What to work on: Retype all data exactly as given. Pictures should not be retyped.

Exercise materials:
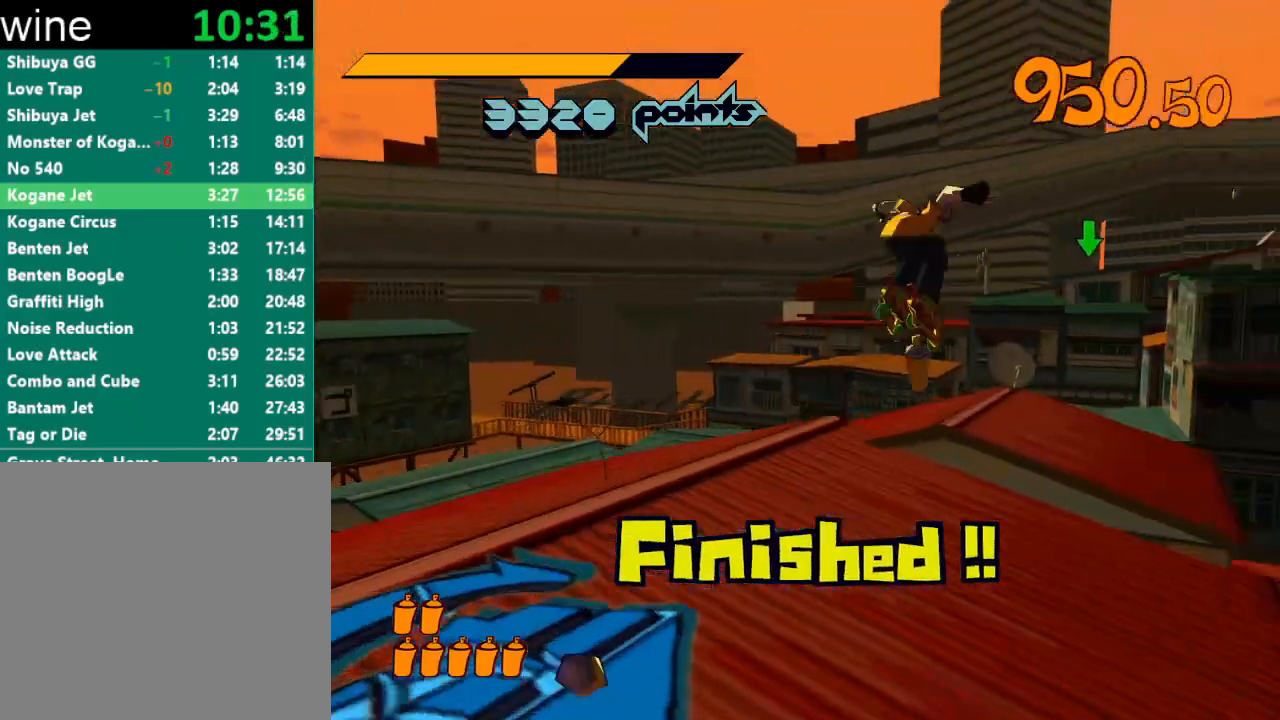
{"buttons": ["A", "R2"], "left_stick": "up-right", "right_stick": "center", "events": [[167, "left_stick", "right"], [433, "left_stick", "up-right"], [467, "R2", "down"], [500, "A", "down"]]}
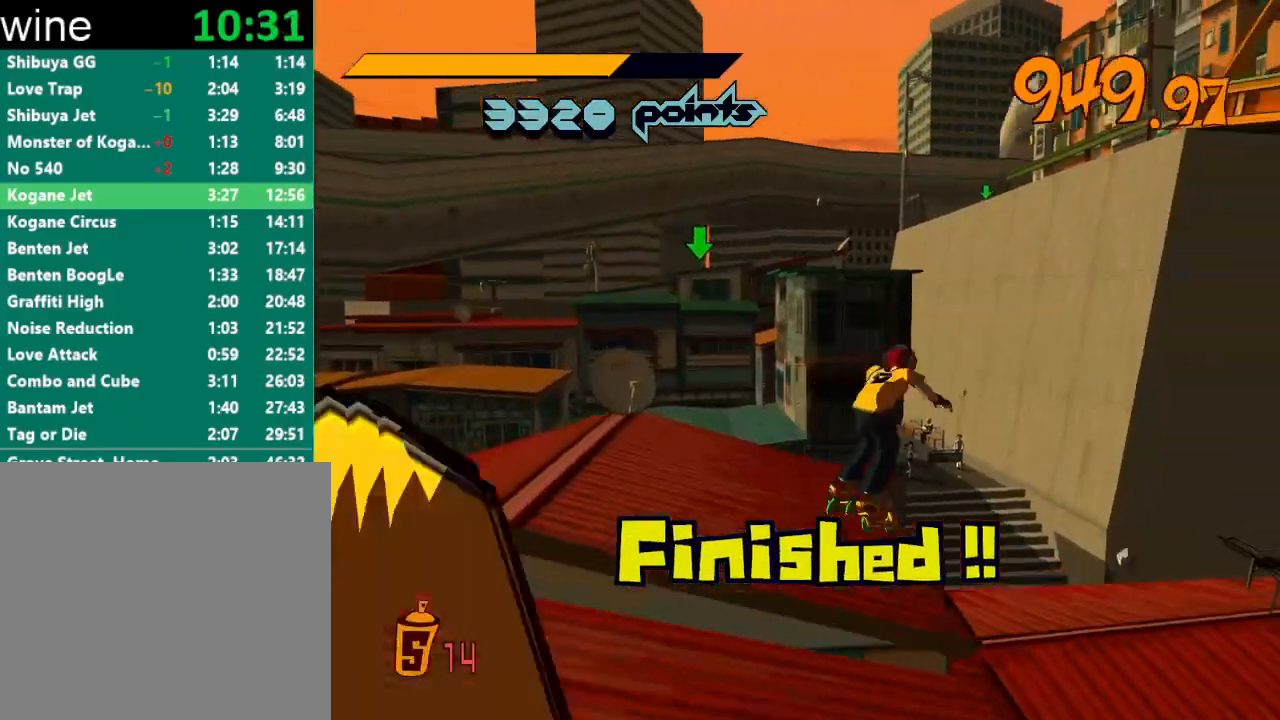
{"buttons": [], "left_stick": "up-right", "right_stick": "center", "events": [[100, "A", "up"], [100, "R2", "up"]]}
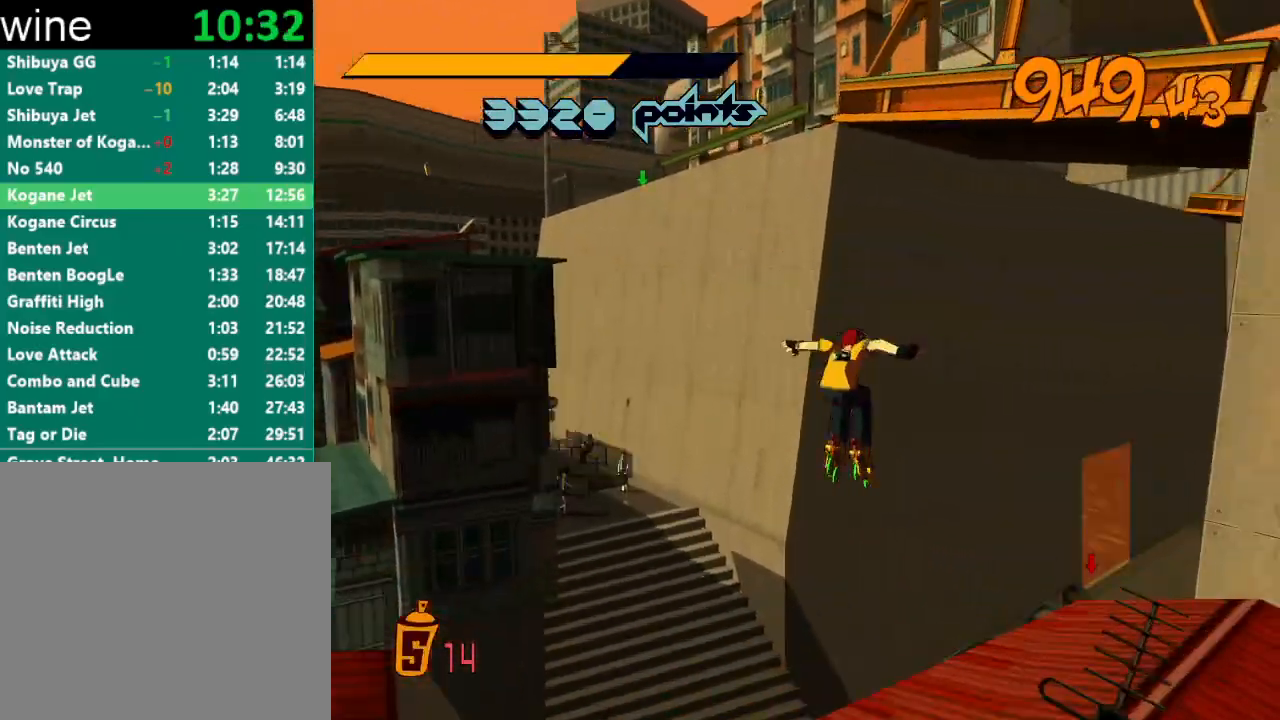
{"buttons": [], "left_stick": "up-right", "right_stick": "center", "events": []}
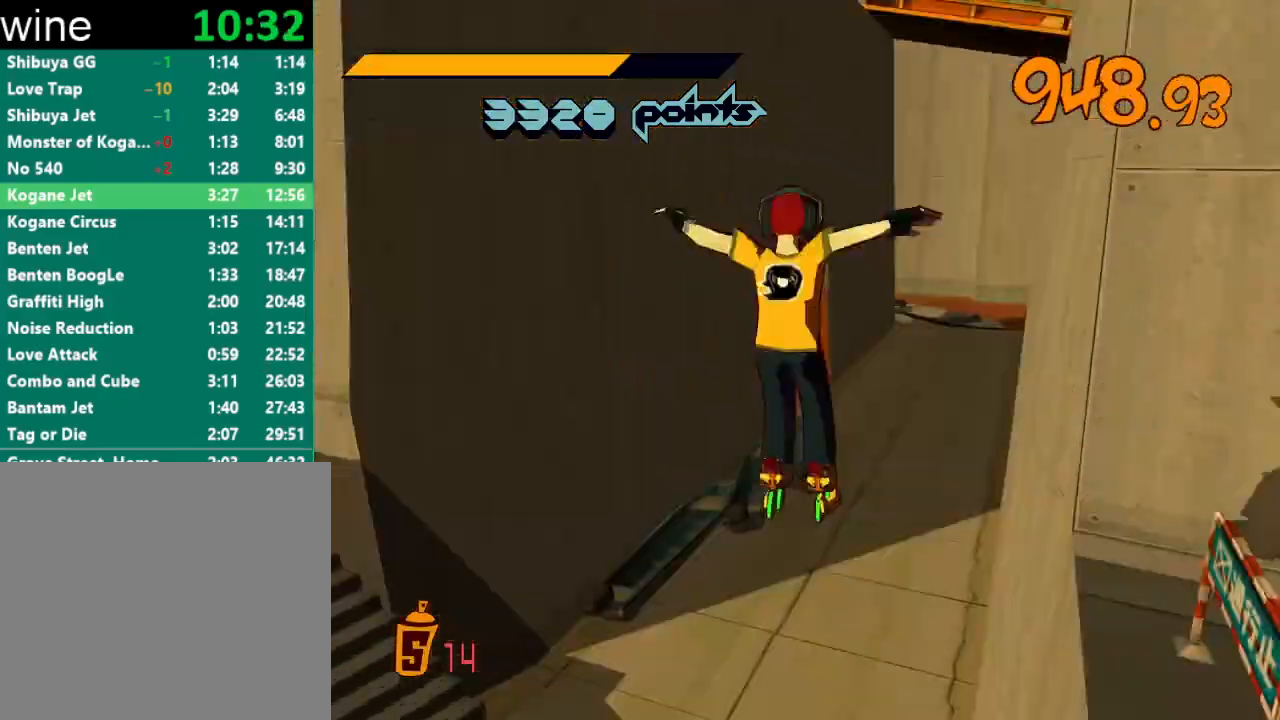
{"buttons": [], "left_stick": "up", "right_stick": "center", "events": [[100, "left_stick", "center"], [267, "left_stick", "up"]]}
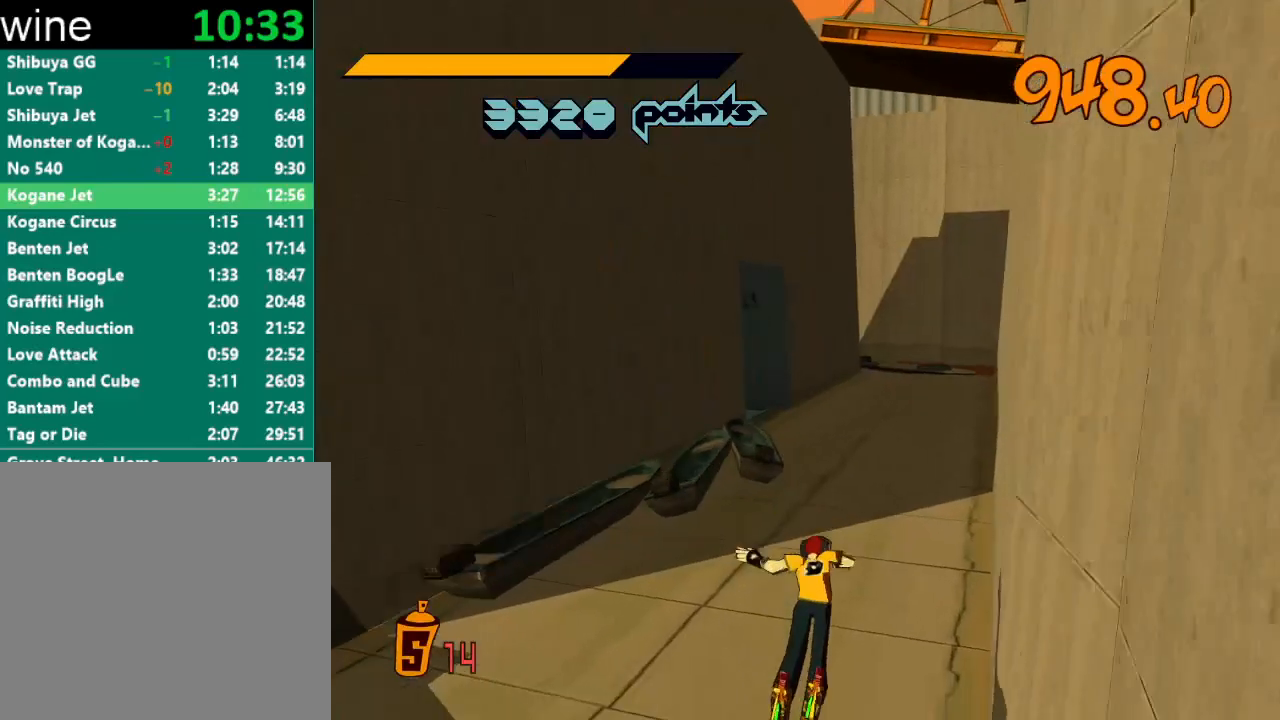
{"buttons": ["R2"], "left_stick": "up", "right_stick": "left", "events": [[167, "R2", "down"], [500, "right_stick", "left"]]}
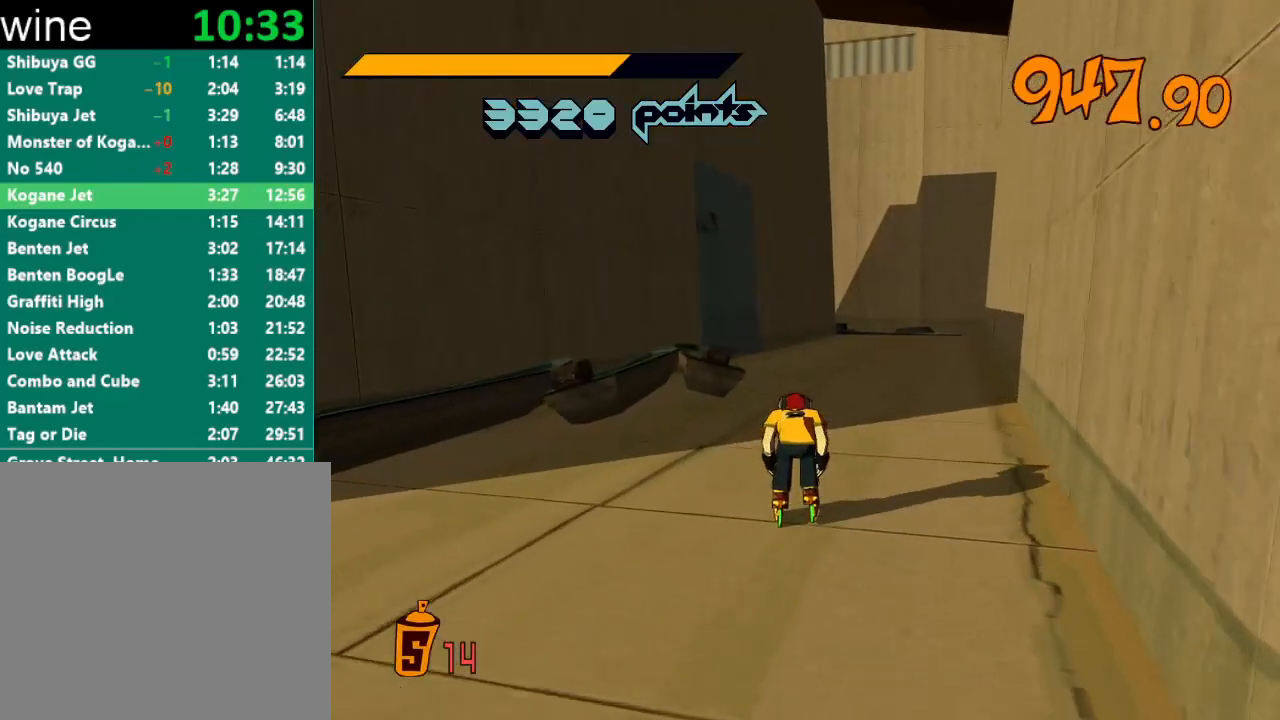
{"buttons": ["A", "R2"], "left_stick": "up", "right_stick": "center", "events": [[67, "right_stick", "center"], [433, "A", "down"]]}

Output for this exercise:
{"buttons": ["A", "R2"], "left_stick": "up-right", "right_stick": "center", "events": [[167, "left_stick", "right"], [433, "left_stick", "up-right"], [467, "R2", "down"], [500, "A", "down"]]}
{"buttons": [], "left_stick": "up-right", "right_stick": "center", "events": [[100, "A", "up"], [100, "R2", "up"]]}
{"buttons": [], "left_stick": "up-right", "right_stick": "center", "events": []}
{"buttons": [], "left_stick": "up", "right_stick": "center", "events": [[100, "left_stick", "center"], [267, "left_stick", "up"]]}
{"buttons": ["R2"], "left_stick": "up", "right_stick": "left", "events": [[167, "R2", "down"], [500, "right_stick", "left"]]}
{"buttons": ["A", "R2"], "left_stick": "up", "right_stick": "center", "events": [[67, "right_stick", "center"], [433, "A", "down"]]}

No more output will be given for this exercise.